Beth and I bought his house from the estate almost eight years ago. We started our lives together here, neither of us certain we were doing the right thing by moving hours from our immediate families. It was a step we couldn’t have made otherwise, a chance to put our money towards something that was ours rather than shoveling it at a landlord. It was a gift. Or a curse. It’s been eight years of constant renovation, one small room at a time, pressing whatever money we had into trim and paint and doors. Into a kitchen, a bathroom. A nursery.
I have worked, always worked. Leveraged the skills my grandfather handed to his sons, who handed them to me. Weekends, lunches, nights. Pressed to make the place livable before our daughter arrived, skipped vacations and holidays.
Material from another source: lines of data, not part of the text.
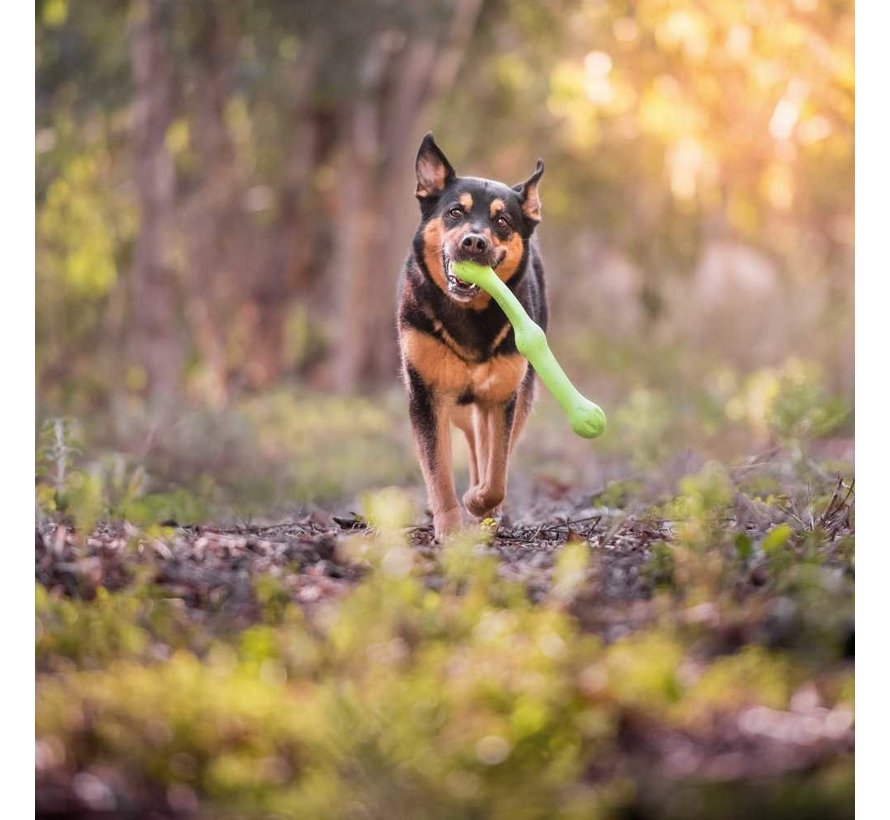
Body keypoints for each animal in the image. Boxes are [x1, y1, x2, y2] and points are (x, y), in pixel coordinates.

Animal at [398, 133, 548, 544]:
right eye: (454, 212)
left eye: (501, 221)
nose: (474, 242)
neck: (468, 315)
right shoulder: (426, 398)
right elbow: (438, 472)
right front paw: (449, 527)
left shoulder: (502, 397)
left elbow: (496, 470)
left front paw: (480, 503)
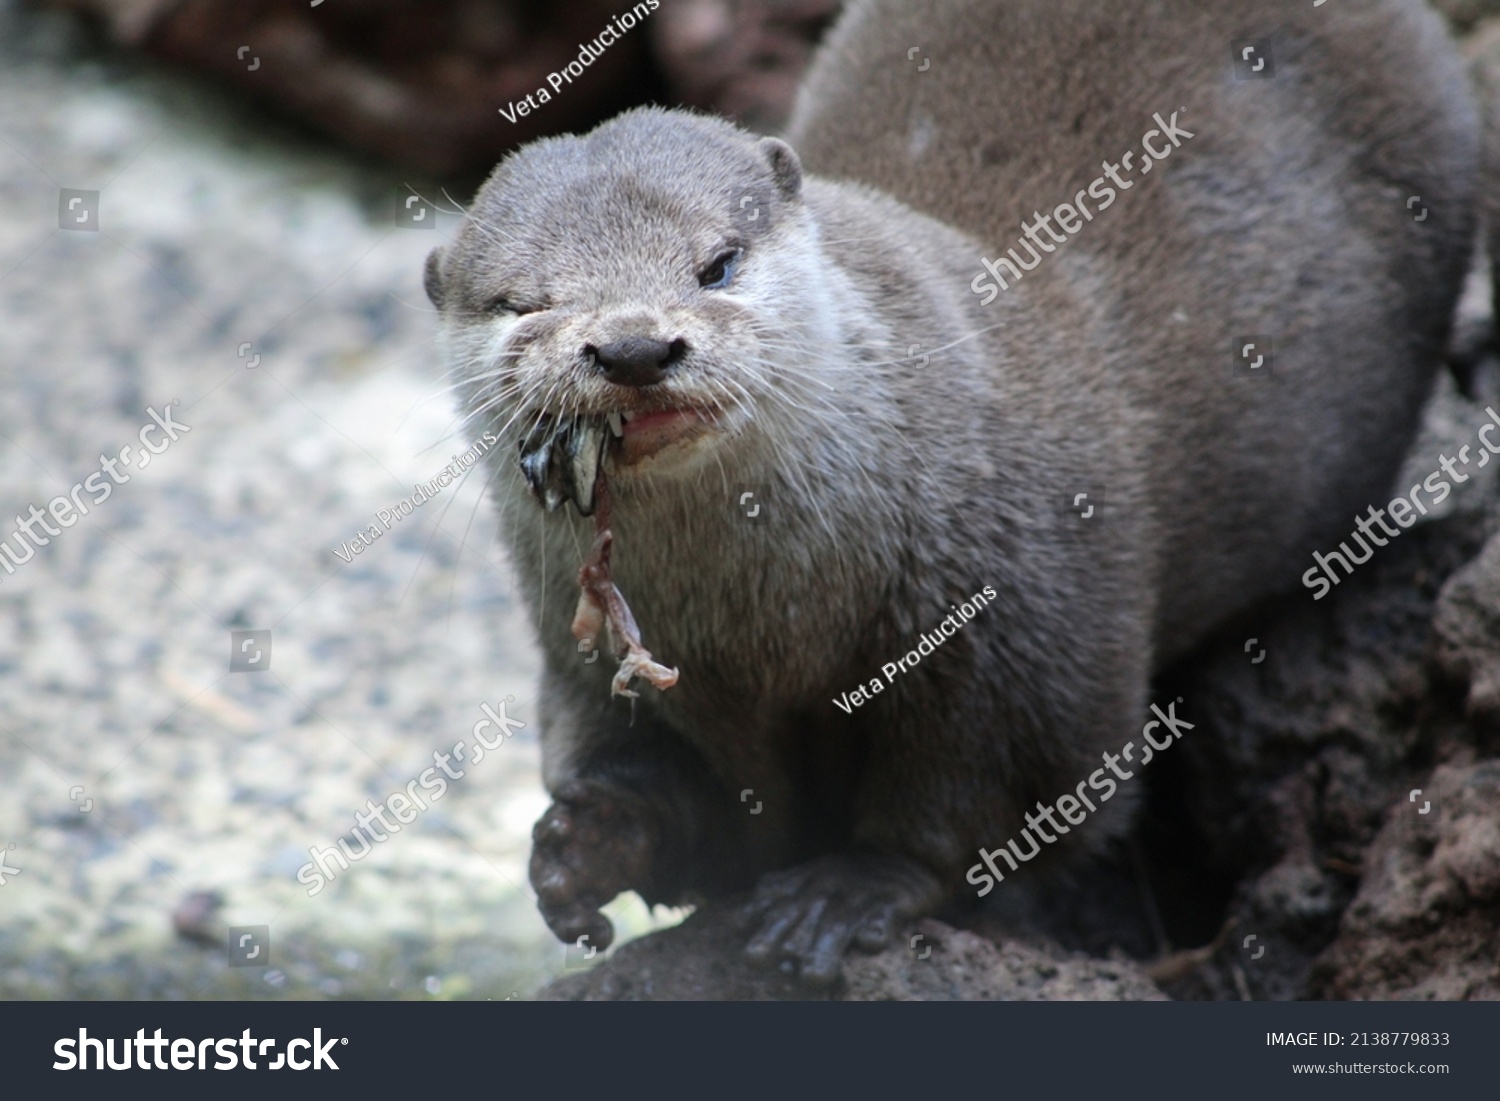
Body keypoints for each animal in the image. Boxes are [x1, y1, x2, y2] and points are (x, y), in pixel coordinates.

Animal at [423, 0, 1476, 984]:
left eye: (717, 263)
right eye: (525, 304)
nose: (635, 344)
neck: (769, 622)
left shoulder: (1027, 632)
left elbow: (986, 797)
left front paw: (845, 891)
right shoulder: (586, 655)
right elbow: (668, 788)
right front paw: (585, 846)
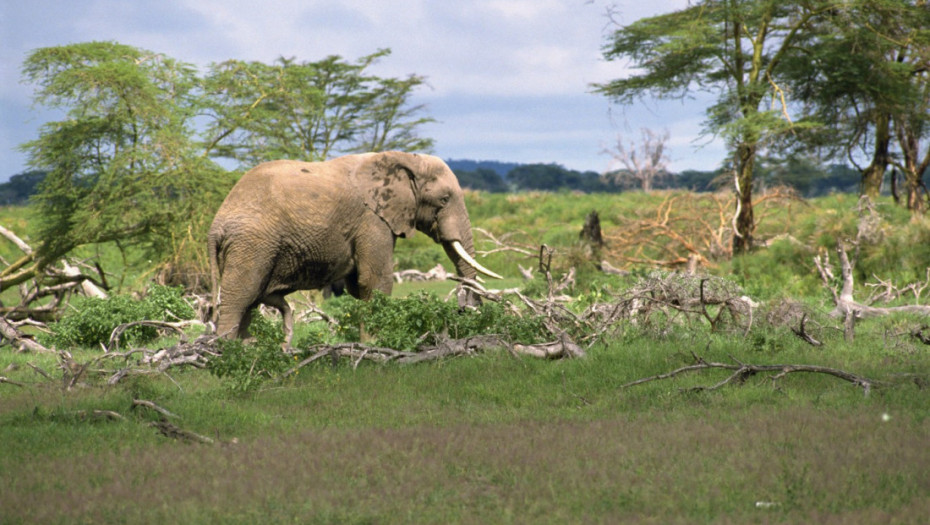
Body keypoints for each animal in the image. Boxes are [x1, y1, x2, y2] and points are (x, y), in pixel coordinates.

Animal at [208, 150, 500, 344]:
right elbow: (375, 281)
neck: (404, 158)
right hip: (251, 244)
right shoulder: (372, 220)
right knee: (240, 297)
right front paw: (374, 347)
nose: (465, 309)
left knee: (249, 302)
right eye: (444, 199)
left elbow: (358, 286)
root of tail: (215, 226)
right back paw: (225, 356)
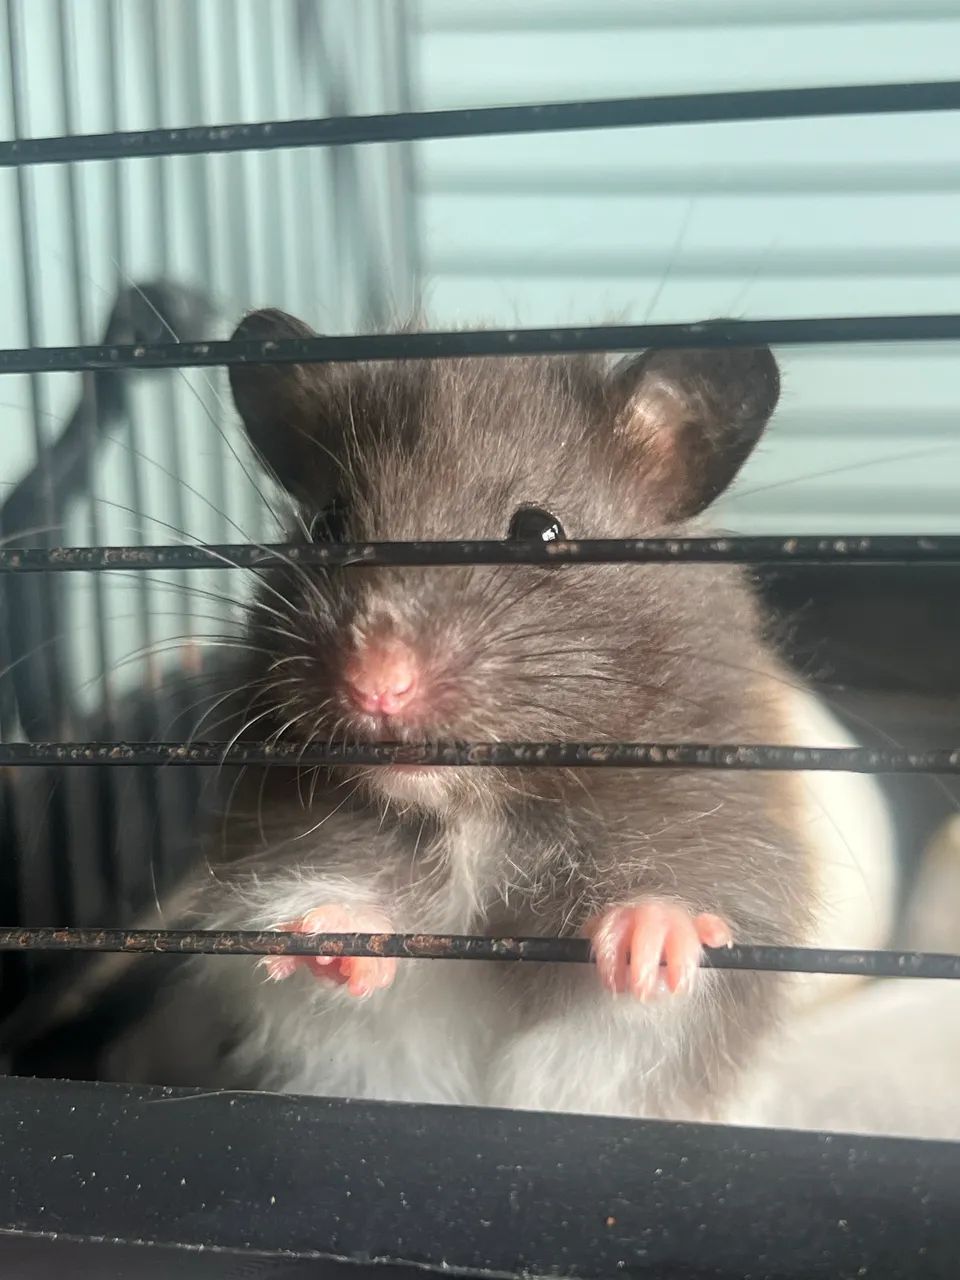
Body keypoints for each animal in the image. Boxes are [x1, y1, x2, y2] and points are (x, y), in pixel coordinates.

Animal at [99, 308, 897, 1122]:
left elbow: (659, 965)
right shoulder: (271, 878)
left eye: (539, 531)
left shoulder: (726, 851)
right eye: (328, 525)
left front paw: (648, 947)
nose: (375, 684)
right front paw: (331, 938)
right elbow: (313, 917)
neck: (479, 815)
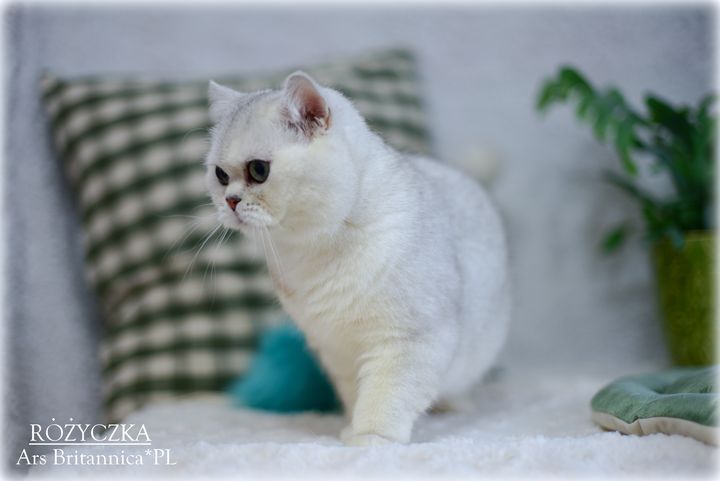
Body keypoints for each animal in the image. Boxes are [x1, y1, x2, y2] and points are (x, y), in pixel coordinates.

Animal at [205, 71, 510, 446]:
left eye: (258, 170)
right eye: (220, 175)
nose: (230, 201)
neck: (312, 250)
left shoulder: (407, 341)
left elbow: (385, 396)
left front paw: (371, 439)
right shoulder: (338, 350)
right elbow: (356, 394)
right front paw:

Conned an army of my own into coming to lend a hand, an entire generation of friends and family laying floor and putting up drywall. There isn’t a piece of this house I haven’t put hands on.
Asked why I was pouring so much into an old ranch in the poor part of town, I would’ve mumbled something about resale and gone back to swinging a hammer. I didn’t know why I was doing it. I couldn’t sit the way it was, doused in paneling, dark carpet, soaking in 30 years of my grandmother’s cigarette smoke. Maybe I had some vague concept of the future, and wanting the place to be something he’d have been proud to come home and find. Maybe I did it to honor him.
We finished the last room a few weeks ago, just in time to hit the road and leave it behind for good. In another year, there would have been a Bowman in this house for the past half-century. That’s no small thing for a rootless clan from the hills outside of Knoxville, as close as we’ll ever come to a homestead. It’s a pang, knowing I’m walking away from it, and it would split me down the middle if I couldn’t watch our daughter ramble from one end of the place to the other, chasing her mother and stopping to play in that same dart of sunlight from the kitchen.
Am I squandering what he gave us by turning for the horizon? Does it dishonor the sacrifices he made for his family? Does it diminish his work?
My uncles say no, that his gift wasn’t cinder block and mortar, oak and pine. That it wasn’t a strip of Tennessee dirt or the chorus of trees and flowers that spring from it each year. That it was the chance to go. That he loved to see things live.